Offizielle Neueröffnung ist am Samstag, 7. September, anlässlich des Stadtteilfests "Ois Giasing". Laut Ankündigung startet um 12.30 Uhr vom Spix die Tela-Ost-Entdeckertour, ein Spaziergang im Niemandsland längs des Mittleren Rings. Um 14 Uhr eröffnen die Poesieboten das Spix mit einem offenen Bücherschrank und Phoebes Poesiewerkstatt. Zum sechsten Geburtstag des Poesiebriefkastens gibt es Zwetschgendatschi und poetische Überraschungen. Ois-Giasing-Besucher können sich für vier Euro und bei Vorlage einer ID-Karte ein Radl ausleihen.

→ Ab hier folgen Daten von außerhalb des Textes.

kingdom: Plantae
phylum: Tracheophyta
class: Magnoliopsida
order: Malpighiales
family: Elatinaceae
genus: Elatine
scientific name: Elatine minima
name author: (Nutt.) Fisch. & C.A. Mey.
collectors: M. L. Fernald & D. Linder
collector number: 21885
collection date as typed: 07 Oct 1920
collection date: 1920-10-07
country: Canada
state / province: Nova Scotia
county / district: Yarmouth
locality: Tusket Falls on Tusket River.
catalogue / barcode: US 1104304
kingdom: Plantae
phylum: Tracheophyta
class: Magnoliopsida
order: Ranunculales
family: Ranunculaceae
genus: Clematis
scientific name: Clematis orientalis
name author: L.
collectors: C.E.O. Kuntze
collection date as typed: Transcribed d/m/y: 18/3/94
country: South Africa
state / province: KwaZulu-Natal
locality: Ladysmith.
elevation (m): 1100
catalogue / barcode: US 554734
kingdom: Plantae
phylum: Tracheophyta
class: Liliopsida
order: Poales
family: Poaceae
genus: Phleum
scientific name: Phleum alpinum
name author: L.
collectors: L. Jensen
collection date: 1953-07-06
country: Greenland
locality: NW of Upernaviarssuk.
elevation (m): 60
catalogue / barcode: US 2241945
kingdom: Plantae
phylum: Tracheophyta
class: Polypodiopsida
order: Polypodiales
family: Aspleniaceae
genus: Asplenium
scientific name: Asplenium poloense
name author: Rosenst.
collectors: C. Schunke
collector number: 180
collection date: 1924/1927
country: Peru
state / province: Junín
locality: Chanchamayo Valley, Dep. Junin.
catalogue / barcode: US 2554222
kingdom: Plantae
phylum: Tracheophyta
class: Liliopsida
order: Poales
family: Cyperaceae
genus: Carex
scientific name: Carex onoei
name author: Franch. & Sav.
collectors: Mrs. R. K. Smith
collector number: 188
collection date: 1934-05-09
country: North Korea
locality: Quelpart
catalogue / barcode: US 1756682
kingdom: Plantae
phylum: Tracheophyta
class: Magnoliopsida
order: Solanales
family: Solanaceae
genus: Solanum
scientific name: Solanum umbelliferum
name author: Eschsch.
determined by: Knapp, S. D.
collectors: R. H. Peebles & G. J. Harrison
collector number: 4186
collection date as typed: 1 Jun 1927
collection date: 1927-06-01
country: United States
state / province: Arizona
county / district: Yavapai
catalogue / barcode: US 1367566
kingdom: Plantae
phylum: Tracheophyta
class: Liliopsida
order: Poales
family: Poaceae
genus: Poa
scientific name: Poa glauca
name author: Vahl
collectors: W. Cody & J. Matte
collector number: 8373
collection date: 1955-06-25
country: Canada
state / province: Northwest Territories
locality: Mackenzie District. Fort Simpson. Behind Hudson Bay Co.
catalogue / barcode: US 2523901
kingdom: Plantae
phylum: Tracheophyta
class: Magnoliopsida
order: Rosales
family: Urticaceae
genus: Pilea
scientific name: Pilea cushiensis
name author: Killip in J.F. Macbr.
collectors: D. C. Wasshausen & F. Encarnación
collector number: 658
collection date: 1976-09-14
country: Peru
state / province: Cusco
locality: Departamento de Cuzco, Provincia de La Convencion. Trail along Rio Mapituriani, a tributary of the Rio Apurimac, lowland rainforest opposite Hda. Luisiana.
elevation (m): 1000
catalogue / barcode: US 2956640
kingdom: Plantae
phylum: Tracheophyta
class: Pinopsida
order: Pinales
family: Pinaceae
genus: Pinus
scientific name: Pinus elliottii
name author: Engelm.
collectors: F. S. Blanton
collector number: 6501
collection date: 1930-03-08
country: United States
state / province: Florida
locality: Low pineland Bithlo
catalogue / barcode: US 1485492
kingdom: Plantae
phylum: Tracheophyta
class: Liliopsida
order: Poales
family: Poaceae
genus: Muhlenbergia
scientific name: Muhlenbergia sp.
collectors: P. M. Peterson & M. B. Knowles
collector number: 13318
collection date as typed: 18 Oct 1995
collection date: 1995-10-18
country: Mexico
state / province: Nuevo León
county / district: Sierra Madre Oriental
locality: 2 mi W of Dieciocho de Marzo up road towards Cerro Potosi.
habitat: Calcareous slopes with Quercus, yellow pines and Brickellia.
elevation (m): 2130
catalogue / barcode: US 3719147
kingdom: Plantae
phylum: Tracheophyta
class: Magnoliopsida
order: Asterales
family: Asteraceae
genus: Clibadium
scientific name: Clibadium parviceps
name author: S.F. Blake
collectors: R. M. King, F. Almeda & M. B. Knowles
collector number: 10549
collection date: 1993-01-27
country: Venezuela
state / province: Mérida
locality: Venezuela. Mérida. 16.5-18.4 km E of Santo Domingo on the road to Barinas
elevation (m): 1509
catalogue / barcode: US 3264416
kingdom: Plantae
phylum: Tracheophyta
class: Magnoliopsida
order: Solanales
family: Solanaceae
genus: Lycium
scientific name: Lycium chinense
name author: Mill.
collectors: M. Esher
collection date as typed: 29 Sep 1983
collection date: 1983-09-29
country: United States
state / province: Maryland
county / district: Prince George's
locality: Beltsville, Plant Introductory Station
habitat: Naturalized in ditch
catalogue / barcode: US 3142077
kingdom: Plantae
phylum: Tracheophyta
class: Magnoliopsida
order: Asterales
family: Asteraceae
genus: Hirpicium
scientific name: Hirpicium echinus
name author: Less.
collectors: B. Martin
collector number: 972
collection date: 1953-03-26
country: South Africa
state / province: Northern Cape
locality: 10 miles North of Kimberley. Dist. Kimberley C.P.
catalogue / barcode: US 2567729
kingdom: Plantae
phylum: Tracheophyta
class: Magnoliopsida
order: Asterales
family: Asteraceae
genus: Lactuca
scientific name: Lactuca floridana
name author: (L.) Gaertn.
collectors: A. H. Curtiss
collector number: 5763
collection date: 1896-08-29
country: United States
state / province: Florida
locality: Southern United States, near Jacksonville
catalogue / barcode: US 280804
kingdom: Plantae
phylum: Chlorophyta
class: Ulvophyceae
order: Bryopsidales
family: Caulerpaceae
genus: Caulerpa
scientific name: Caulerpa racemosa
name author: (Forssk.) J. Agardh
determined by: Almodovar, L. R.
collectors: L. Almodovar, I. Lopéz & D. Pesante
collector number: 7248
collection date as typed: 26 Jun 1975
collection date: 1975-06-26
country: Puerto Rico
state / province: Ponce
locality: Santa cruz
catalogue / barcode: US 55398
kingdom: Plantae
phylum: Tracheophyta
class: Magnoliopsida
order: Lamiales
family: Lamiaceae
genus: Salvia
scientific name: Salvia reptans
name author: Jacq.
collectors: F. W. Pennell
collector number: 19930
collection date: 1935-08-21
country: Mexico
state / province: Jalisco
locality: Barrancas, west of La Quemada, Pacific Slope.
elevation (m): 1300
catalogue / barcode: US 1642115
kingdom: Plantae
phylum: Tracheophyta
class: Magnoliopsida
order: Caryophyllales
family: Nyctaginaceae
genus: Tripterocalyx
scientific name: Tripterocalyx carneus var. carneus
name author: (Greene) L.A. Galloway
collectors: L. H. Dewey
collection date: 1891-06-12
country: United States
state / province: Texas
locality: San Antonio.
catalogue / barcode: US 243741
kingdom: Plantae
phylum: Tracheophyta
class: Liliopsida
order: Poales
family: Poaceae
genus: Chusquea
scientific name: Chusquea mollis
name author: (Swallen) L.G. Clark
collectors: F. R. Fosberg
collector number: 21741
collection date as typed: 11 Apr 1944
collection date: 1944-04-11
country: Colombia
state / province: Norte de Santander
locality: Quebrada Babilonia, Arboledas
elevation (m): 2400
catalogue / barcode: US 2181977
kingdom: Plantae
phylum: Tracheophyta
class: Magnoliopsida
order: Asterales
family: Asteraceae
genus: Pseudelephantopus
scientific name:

Der Poesieboten-Verein fördert nach eigenen Angaben Kunst und Kultur und besonders die Poesie. Er versucht die schlummernden Poesiepotenziale der Menschen zu wecken, unabhängig von Herkunft, Bildung und Alter, frei nach dem Motto: Jeder Mensch ist ein Poet. Die Poesieboten betreiben in Giesing den mutmaßlich bundesweit ersten Poesiebriefkasten, an den alle Dichtenden ihre Werke schicken können. Aus dem wachsenden Archiv an Gedichten sind bereits der Gedichtband "München schillert", liebevoll gestaltete Ausstellungen und kreative Workshops entstanden. Besondere Highlights: In der Villa Stuck hat der Verein bei der Ausstellung "Never give up the Spot" des international renommierten Künstlers Thomas Hirschhorn eine offene Poetenbühne abgehalten. Außerdem bietet die bekannte Lyrikbloggerin Phoebe zusammen mit den Poesieboten regelmäßig eine Poesiewerkstatt an.

Das Spix-Projekt, das offiziell an der Tegernseer Landstraße 155 firmiert, wird vom Bezirksausschuss Obergiesing-Fasangarten finanziell gefördert. Öffnungszeiten sind freitags, 15 bis 19 Uhr, und sonntags, 13 bis 17 Uhr, sowie bei verschiedenen Veranstaltungen.